So what's a nervous system and an inner child to do if these stories live within you? If you can't fight or flight, then the only option is to freeze. To go into dorsal vagal in the nervous system and to shut ourselves down to ourselves, to our truth, to our bodies, to our feelings.

And in our minds, we make ourselves the problem and blame ourselves more and more for having human emotions, for being angry. Unwittingly gathering more evidence for the narrative that our instincts are wrong. And this painful, harmful pattern will continue on, ad nauseam, until we pause to recognize that feeling and expressing healthy anger is, in fact, our birthright.

Reconnecting with our sacred, healthy anger means connecting with our truth, with our trust in ourselves. And both come from anchoring ourselves in our minds, our bodies, and strengthens our ability to be at home in our minds and our bodies. To be at peace with ourselves and the world.

We need to remember that the amygdala, the fear center in the brain and the nervous system, they never forget. When your body gets activated into fight-or-flight, sympathetic, full of adrenaline, and wants to react, shutting it up just drives that incomplete desire to punch or scream.

All that energy gets driven deeper into your body. And there, it lives within you, seeking release, which can look like anxiety, fear of anger, and stress. And impacts our health, from our thyroid to our digestion to our menstruation or reproductive health.

Unreleased, unprocessed anger hurts us in deep ways. And you deserve the space to let it out, so it no longer hurts you. And from knowing that when our anger is lovingly expressed, the goal isn't to hurt anyone; it’s to stop the cycles of hurt that so many of us have and continue to live in. That is when we can find peace in letting ourselves have our feeling.

And to do so, we have to understand that healthy anger is the anger born in response to injustice. And when we feel that anger and express it with love, care, compassion, and curiosity, we move the world closer and closer to justice. We support our own boundary, which is, after all, resentment prevention. In time we learn to stand up for ourselves and for those who don't have the same privileges and capacities that we do.

What's vital to note is that this healthy anger is different from aggression, which can be mean, like, super mean. While healthy anger is direct, calm, quiet, measured, and protective. Sacred, healthy anger is embodied and is felt deep within our form as a solid state.

While aggression is a flailing outward, it strikes. While healthy anger holds still. Healthy anger is not shit-talking. It's not making someone else the villain. It's not complaining, trying to get an ally in how angry you are. It's not attacking or lashing out. It's not calling names. All of that is aggression.

And it's not what we're here for. With the caveat, of course, if you're under actual physical assault or danger, please aggress and aggress hard. Loving, sacred anger is all about telling the truth about what we see and feel in the world. The injustices in our personal lives and in the world writ large. What we are not okay with and won't stand idly by for.

When we blame, shame, guilt, or violate someone else's boundaries in an attempt to be heard, seen, validated, told we’re right, told our feelings are right, we have moved from healthy anger to unhealthy anger; aggression.

You know how I'm constantly asking you your reason why for doing anything and everything? That applies here, too. Before you speak or respond, check your nervous system state. Make sure you're in ventral vagal. And then, ask yourself why you want to say whatever you want to say, and make sure you like that reason; as a loving, gentle way to run a check to see if you're coming from healthy anger or someplace else.

DATA BELOW:

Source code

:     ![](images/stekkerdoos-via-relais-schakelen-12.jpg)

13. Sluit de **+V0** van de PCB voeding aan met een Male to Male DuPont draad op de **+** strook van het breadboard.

REQUIRED WORK:
1) From the passage on healthy anger, quote the lines that begin at the words "And it's not" and stop after "unhealthy anger; aggression.".
2) In the passage on healthy anger, what does the writer say our own boundary is, after all?
The data can be set aside.

RESPONSES PER TASK:
1)
And it's not what we're here for. With the caveat, of course, if you're under actual physical assault or danger, please aggress and aggress hard. Loving, sacred anger is all about telling the truth about what we see and feel in the world. The injustices in our personal lives and in the world writ large. What we are not okay with and won't stand idly by for.

When we blame, shame, guilt, or violate someone else's boundaries in an attempt to be heard, seen, validated, told we’re right, told our feelings are right, we have moved from healthy anger to unhealthy anger; aggression.

2) Resentment prevention.